提供本文:
-----
繁殖豚飼養頭数、前年同月比0.5%増
米国農務省全国農業統計局(USDA/NASS)によると、2022年12月1日時点の豚飼養頭数は7311万9000頭(前年同月比1.8%減)とわずかに減少した(表1)。内訳を見ると、肥育豚は6696万6000頭( 同2.0%減)とわずかに減少したが、繁殖豚は615万4000頭(同0.5%増)とわずかに増加した。現地報道によると、肥育豚価格が堅調に推移する中、生産者の飼料コスト高騰に対する懸念が和らいだことで、繁殖豚飼養頭数の増加にもつながったとされている。また、9 〜 11月期の分娩母豚頭数および産子数は減少したものの、1頭当たりの産子数は11.22頭と前年並みとなった。
肥育豚価格は供給減により大幅に上昇
2022年11月の豚肉生産量は、同月のと畜頭数減少などにより106万6000トン(前年同月比2.4%減)とわずかに減少した。これを受け、肥育豚価格は100ポンド当たり63.7米ドル(1キログラム当たり188円(注):1米ドル=133.70円、同16.9%高)と前年同月比では大幅に上昇した(図)。一方、22年11月の豚肉卸売価格は、100ポンド当たり93.4米ドル(1キログラム当たり275円、同2.7%高)とやや上昇した。USDAによると、高病原性鳥インフルエンザの影響により七面鳥の供給量が減少する中、代替的に豚モモ肉の需要が増加したことが、豚の供給量減少と併せて卸売価格を下支えしたとされている。
(注) 三菱UFJリサーチ&コンサルティング株式会社「月末・月中平均の為替相場」の2022年12月末TTS相場。
-----
提供データ:
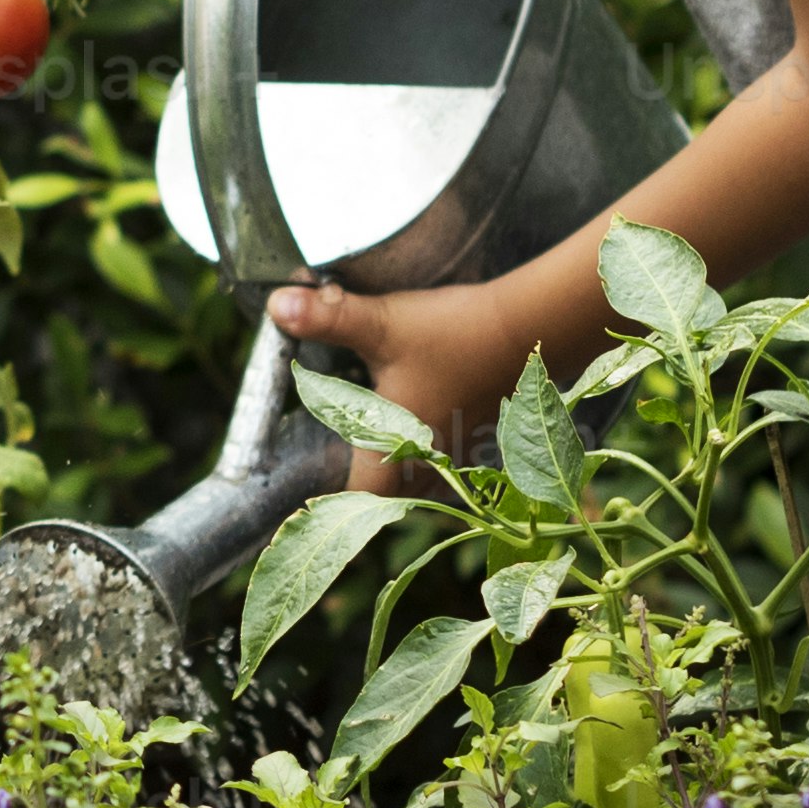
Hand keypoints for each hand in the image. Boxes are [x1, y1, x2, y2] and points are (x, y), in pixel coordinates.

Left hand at [268, 263, 569, 486]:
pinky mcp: (479, 432)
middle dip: (363, 475)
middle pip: (386, 493)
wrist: (531, 326)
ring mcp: (459, 452)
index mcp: (397, 452)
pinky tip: (417, 413)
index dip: (334, 502)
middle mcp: (429, 464)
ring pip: (418, 476)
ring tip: (373, 434)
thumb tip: (277, 306)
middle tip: (335, 452)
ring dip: (397, 461)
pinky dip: (426, 443)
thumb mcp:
-----
問題 1: 米国の養豚に関する本文から、前年同月比の増減率が示されている項目を漏れなく挙げ、それぞれの率を添えてください。
問題 2: 米国の養豚に関する本文を、最後の文の後から書き継いでください。

解答欄 1:
・豚飼養頭数:1.8%減
・肥育豚:2.0%減
・繁殖豚:0.5%増
・豚肉生産量:2.4%減
・肥育豚価格:16.9%高
・豚肉卸売価格:2.7%高

解答欄 2:
22年10月の豚肉輸出量、アジア市場向けが大幅に増加
米国農務省経済調査局(USDA/ERS)によると、2022年10月の豚肉輸出量は24万4800トン(前年同月比0.1%増)と前年並みで推移した。一方、22年1 〜 10月の累計の豚肉輸出量は235万7900トン(前年同期比12.1%減)とかなり大きく減少した(表2)。
10月の輸出量を主要輸出先別に見ると、中国・香港向けは中国国内の豚肉価格が高騰していた中で2万8100トン(前年同月比21.2%増)、韓国向けは17700トン(同30.1%増)といずれも大幅に増加した。一方、メキシコ向けは9万1900トン(同0.5%減)、日本向けは円安の影響もあり3万8600トン(同1.7%減)とわずかに減少した。
こうした状況について米国食肉輸出連合会(USMEF)のホルストロム会長は、「中国への輸出増に加え、輸出先の多様化も効果を上げている。また、食肉処理場における労働状況の改善も出荷増に貢献した」と、輸出回復の要因について語った。一方USDAは、米ドル高や豚肉価格の高止まり、他の輸出国との競合が輸出の足かせとなる可能性が高いとし、22年第4四半期の輸出量見込みを3万4000トン引き下げ、76万トンとした。